◆ RECORDS SHOWN:
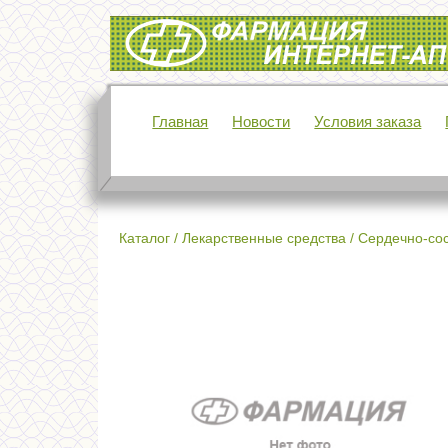
Интернет-аптека Фармация
Главная
Новости
Условия заказа
Каталог
/
Лекарственные средства
/
Сердечно-сос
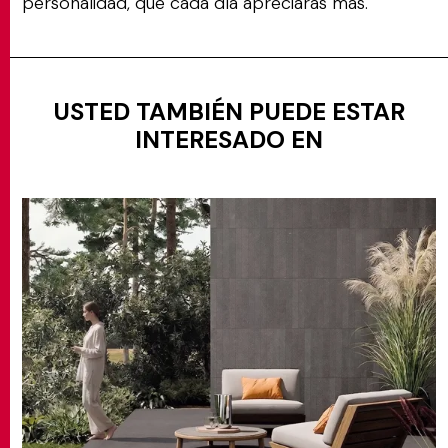
personalidad, que cada día apreciarás más.
USTED TAMBIÉN PUEDE ESTAR
INTERESADO EN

◆ TASK: Your answer must be a verbatim copy of the entries above, with no images included.

◆ SOLUTION TO THE PROBLEM:
Интернет-аптека Фармация
Главная
Новости
Условия заказа
Каталог
/
Лекарственные средства
/
Сердечно-сос
personalidad, que cada día apreciarás más.
USTED TAMBIÉN PUEDE ESTAR
INTERESADO EN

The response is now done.